The Future Air Mobility Capability (FAMC) RFI seeks to replace the current five C-130Hs and two 757s with a “no less than … equivalent” capability, with the C-130H replacement slated for first delivery by February 2020, initial operational capability (IOC) in February 2021 and full operational capability (FOC) declared “no later than 2024”. The first 757 replacement will be “required” by February 2025 allowing an IOC by February 2026.
The Future Air Surveillance Capability (FASC) RFI, meanwhile, notes that New Zealand: “seeks information on platforms and services that could potentially contribute to solutions for Defence to be able to continue to provide the New Zealand Government with air surveillance operations beyond the withdrawal of the current P-3K2 Orion based capability, planned for the middle of the next decade.”
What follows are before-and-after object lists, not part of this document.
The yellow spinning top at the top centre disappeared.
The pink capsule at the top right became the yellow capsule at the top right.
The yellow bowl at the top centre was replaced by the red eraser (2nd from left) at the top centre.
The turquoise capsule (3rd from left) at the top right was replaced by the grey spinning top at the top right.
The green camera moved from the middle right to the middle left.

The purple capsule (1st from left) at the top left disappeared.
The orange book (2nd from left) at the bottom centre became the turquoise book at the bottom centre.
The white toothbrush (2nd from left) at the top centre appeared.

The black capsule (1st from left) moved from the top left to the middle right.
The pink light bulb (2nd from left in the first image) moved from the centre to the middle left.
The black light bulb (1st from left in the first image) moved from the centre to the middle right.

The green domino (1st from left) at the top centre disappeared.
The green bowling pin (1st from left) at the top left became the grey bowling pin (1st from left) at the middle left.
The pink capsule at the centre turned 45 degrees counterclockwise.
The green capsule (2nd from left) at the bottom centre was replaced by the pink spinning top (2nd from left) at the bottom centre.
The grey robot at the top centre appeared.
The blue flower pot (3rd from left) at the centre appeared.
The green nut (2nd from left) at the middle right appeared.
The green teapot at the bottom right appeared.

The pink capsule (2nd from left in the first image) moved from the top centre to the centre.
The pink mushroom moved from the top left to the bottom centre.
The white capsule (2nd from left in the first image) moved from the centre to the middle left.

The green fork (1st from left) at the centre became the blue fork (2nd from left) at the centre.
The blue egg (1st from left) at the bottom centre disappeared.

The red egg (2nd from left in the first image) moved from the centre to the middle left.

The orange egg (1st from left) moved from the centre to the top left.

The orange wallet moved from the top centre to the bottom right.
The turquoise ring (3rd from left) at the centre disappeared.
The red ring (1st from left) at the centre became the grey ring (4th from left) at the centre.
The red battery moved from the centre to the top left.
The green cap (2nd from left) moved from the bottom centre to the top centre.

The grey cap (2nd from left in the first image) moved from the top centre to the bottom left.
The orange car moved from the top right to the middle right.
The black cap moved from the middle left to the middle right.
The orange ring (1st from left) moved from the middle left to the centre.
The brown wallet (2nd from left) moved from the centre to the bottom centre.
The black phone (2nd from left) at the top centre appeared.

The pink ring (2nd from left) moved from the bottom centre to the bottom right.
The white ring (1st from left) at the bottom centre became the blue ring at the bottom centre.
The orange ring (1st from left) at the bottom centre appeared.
The FASC operational concept, reads the RFI, “will be largely a continuation of the extant P-3K2 Orion based concept, adapted to exploit any greater platform and capability systems performance of the FASC fleet and support systems.”
It continues: “The capacity of FASC to deliver at least the current rates of effort, between 2,500 to 3,200 hours of airborne operations per year, is expected from the project.”
Six upgraded P-3K2 Orions are currently in RNZAF service.
Both RFIs also seek information on any commonality between the air mobility and air surveillance requirements.
“Information is also sought on solutions that may allow synergies between the Defence Force’s future air mobility capability and its future air surveillance capability,” the FAMC RFI reads.
The closing date for both RFIs is September 30.